White House has hosted international students who has been in Washington for over two weeks as part of the International Language and Culture Festival as the festivities had come to an end with a mini performance at the White House for US officials.
The visit to the White House was part of the festival's one of many legs in the nation's capital in the past two weeks. Before the White House, the students delighted Washingtonians in landmark performances outside the White House in an outdoor gig, in Warner Theatre and at the US Congress. Washington hosted students only from 20 nations out of 150 countries that participated in the entire festival. At least 2,500 students performed in stages across the world as part of the festival.

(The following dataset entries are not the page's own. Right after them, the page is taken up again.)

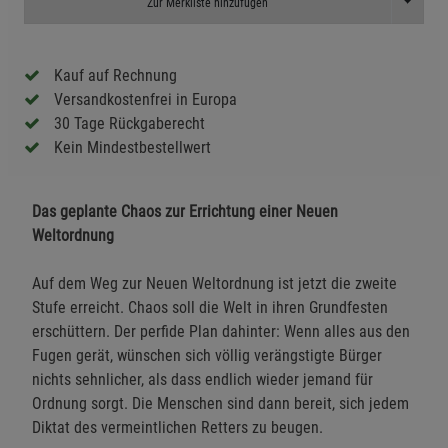
Toggle D
Zur Merkliste hinzufügen
Kauf auf Rechnung
Versandkostenfrei in Europa
30 Tage Rückgaberecht
Kein Mindestbestellwert
Das geplante Chaos zur Errichtung einer Neuen
Weltordnung
Auf dem Weg zur Neuen Weltordnung ist jetzt die zweite
Stufe erreicht. Chaos soll die Welt in ihren Grundfesten
erschüttern. Der perfide Plan dahinter: Wenn alles aus den
Fugen gerät, wünschen sich völlig verängstigte Bürger
nichts sehnlicher, als dass endlich wieder jemand für
Ordnung sorgt. Die Menschen sind dann bereit, sich jedem
Diktat des vermeintlichen Retters zu beugen.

In Tuesday's visit, White House officials guided the students to tour the office in what the youth said "life-time experience" and explained them how they work daily. Ayhan Halili from Azerbaijan, one of the most talented students from Azerbaijan, sang a Turkish folk music for the officials at the White House.
Emre Çelik, president of Rumi Forum, a Washington-based group that is one of the co-sponsors of the event in Washington, said the White House officials wanted to brief the students about their work and that students as well as their teachers are "very excited" for the opportunity.
The students, with their traditional national attire on, made a mini performance for the White House officials during their visit.
In what could be characterized as one of the largest events held by Turkish Americans every year in the US, the International Festival of Language and Culture (IFLC) is the new form of what was popularly known as the Turkish Olympiads and is celebrated in major capitals around the world, from Manila to Cape Town.
After Turkish President Recep Tayyip Erdoğan launched a massive offensive against the Gülen movement following a corruption scandal in December of 2013, he has publicly said he will not allow the movement to hold its flagship Turkish Olympiads festivities that feature month-long activities across Turkey with students from more than a hundred countries. The ban in Turkey forced the organizers to expand their activities elsewhere and organize more than a dozen similar ceremonies in many parts of the world. The organizing committee earlier similar festivals would be held in 18 countries throughout April and May.
Kenan Zukorlich, who is responsible for a team from Serbia, has expressed his delight for the 12-day opportunity to visit and perform in Washington. He added that both the organizers and the students are pleased over how they were treated and met by the hosts.